Exercise brief =>
As soon as the line containing "index tip: (242, 628)" appears in the material below, start returning lines exactly, and end with the line containing "pinky tip: (158, 590)".

Data =>

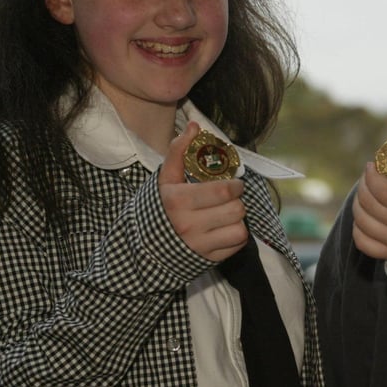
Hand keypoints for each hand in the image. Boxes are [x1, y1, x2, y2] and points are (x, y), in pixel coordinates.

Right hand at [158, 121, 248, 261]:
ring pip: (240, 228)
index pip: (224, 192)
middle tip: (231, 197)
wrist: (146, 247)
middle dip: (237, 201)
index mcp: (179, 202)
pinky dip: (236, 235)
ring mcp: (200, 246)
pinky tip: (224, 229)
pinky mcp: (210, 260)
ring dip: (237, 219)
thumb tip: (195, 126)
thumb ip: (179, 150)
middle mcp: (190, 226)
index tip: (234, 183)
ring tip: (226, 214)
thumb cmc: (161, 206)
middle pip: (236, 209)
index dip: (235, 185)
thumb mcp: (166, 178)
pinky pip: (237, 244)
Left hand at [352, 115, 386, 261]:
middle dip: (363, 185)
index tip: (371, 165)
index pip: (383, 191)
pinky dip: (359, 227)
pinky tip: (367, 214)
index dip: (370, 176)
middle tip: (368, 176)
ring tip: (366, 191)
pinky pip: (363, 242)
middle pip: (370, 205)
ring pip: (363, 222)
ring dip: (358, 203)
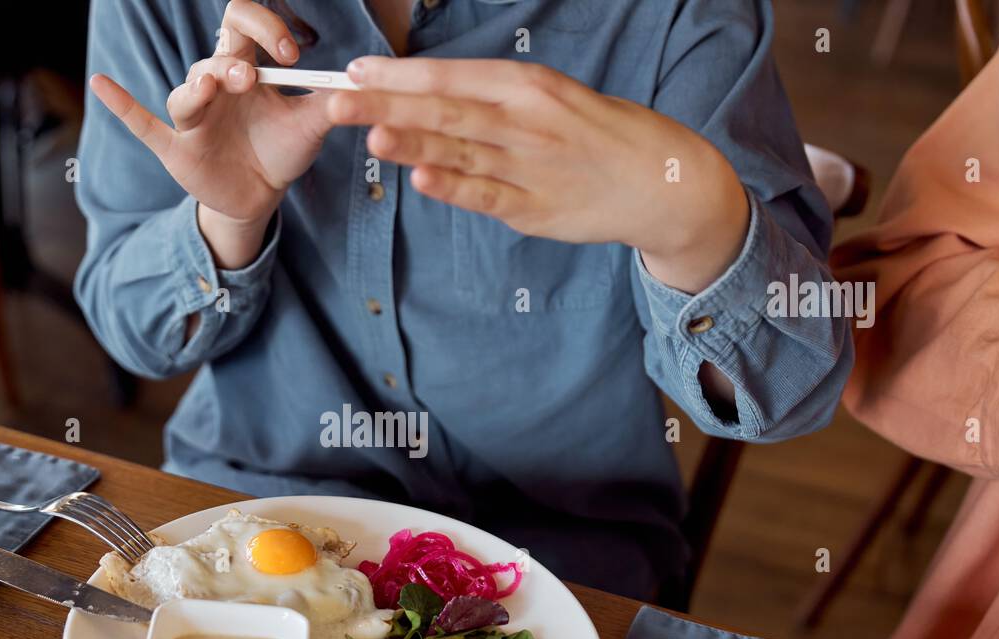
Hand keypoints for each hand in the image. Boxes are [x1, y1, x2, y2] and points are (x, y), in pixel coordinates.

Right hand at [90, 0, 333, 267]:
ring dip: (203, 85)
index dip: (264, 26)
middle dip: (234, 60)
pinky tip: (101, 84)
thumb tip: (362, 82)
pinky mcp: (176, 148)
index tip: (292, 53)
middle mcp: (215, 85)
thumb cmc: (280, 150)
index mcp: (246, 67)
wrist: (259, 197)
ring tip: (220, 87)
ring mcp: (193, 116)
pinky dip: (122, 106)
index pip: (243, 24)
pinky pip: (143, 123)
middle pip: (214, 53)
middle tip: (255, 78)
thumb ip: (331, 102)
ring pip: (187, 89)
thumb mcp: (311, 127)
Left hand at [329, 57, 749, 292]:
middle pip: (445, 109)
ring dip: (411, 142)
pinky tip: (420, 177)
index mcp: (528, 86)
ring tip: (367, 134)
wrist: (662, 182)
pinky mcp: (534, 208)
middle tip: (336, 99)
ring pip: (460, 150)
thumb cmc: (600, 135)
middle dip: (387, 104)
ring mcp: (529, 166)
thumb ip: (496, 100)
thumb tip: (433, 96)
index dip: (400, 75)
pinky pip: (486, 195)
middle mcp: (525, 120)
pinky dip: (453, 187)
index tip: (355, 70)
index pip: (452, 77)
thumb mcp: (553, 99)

---

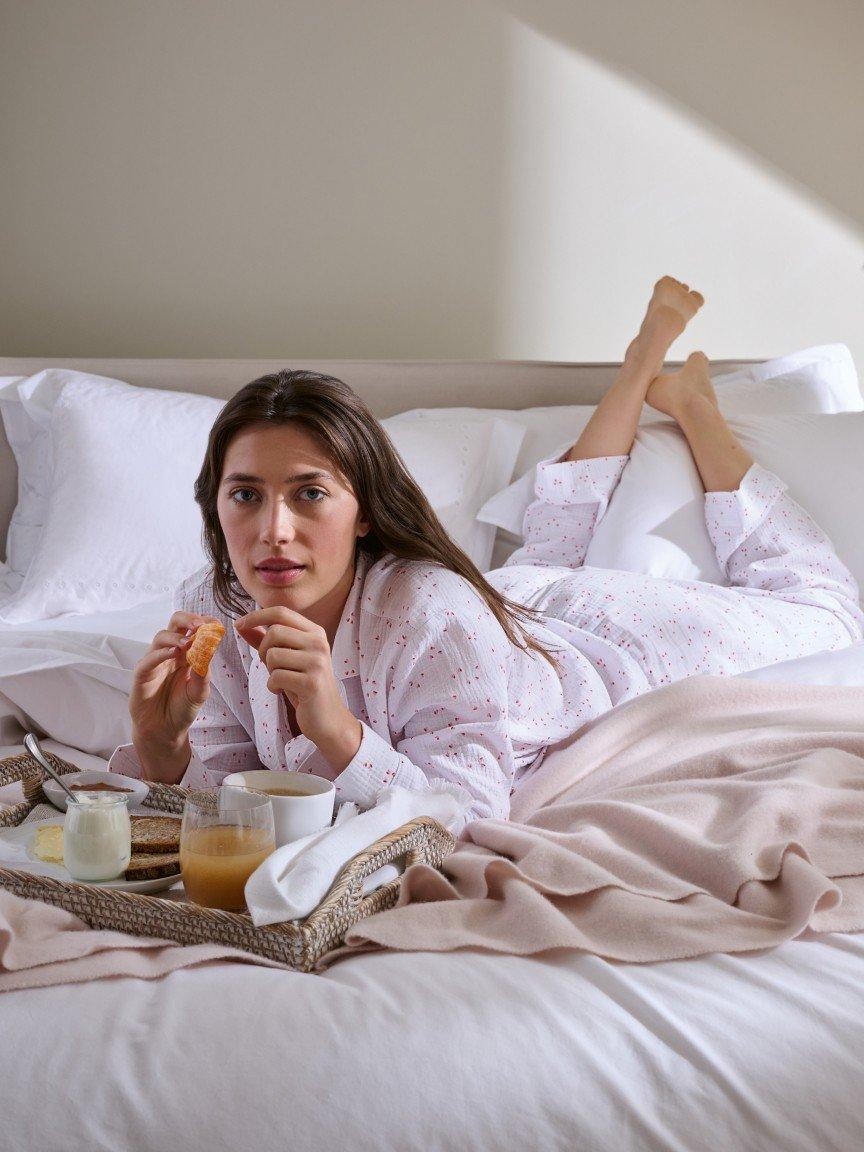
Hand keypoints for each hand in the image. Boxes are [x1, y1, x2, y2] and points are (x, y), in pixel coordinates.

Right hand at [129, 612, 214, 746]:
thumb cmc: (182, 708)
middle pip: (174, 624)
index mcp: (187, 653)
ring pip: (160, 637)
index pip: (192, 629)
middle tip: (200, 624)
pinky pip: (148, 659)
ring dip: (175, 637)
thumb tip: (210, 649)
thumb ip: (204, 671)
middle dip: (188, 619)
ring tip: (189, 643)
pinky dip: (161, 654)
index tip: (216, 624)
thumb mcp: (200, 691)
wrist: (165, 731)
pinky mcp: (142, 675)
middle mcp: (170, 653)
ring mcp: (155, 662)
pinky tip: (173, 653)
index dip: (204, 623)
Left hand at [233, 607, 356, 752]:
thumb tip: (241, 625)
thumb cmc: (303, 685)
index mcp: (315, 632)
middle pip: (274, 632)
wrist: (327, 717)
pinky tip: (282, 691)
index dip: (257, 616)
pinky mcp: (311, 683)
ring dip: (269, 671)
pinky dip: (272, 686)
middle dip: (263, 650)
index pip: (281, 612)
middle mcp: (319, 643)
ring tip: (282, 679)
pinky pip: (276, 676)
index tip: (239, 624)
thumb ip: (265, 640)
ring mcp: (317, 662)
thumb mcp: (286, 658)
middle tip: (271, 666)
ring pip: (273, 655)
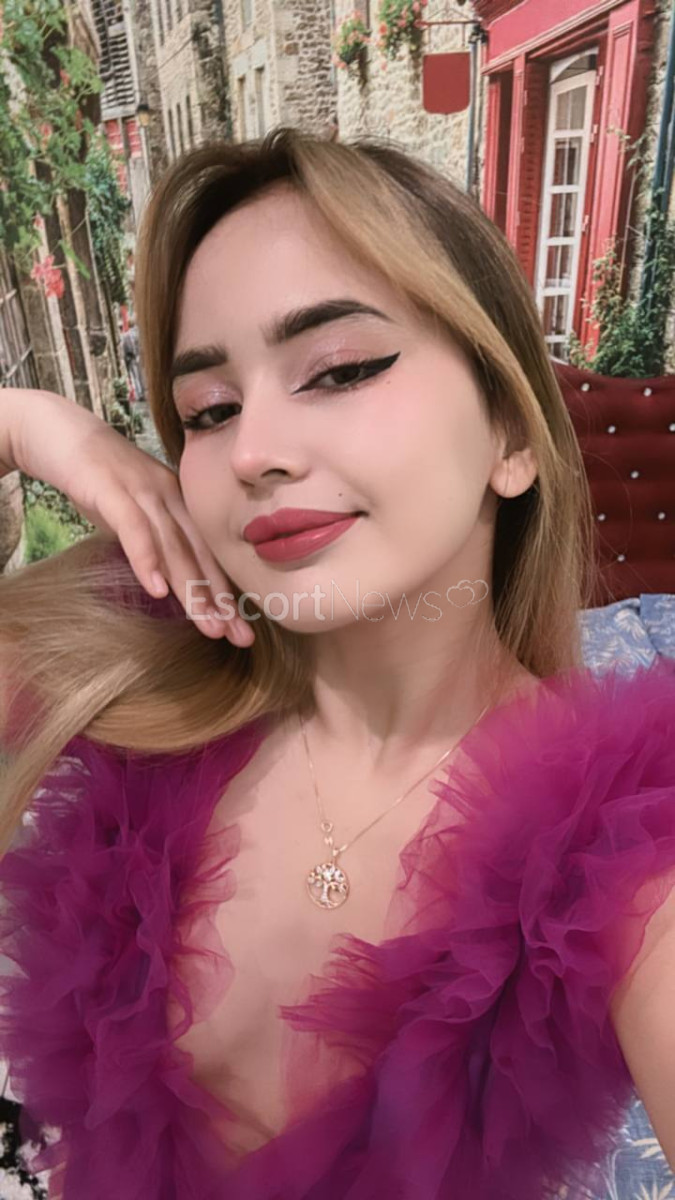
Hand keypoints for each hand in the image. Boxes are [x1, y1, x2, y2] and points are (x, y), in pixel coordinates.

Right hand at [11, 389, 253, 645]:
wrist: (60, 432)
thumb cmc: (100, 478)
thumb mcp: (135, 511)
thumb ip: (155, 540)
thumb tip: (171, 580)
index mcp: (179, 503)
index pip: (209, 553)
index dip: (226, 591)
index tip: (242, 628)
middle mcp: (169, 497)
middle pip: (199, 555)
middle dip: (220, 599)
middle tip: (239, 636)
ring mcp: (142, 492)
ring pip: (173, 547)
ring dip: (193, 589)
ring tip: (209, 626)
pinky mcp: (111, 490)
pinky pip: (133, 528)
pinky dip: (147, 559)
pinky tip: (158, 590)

Exercise output =>
index tip: (242, 628)
middle mcp: (169, 497)
middle pip: (199, 555)
middle dip: (220, 599)
middle tip: (239, 636)
ring mcp: (142, 492)
ring pip: (173, 547)
ring dip: (193, 589)
ring tip: (209, 626)
pinky mcp: (111, 490)
pinky pip: (133, 528)
pinky dip: (147, 559)
pinky tip: (158, 590)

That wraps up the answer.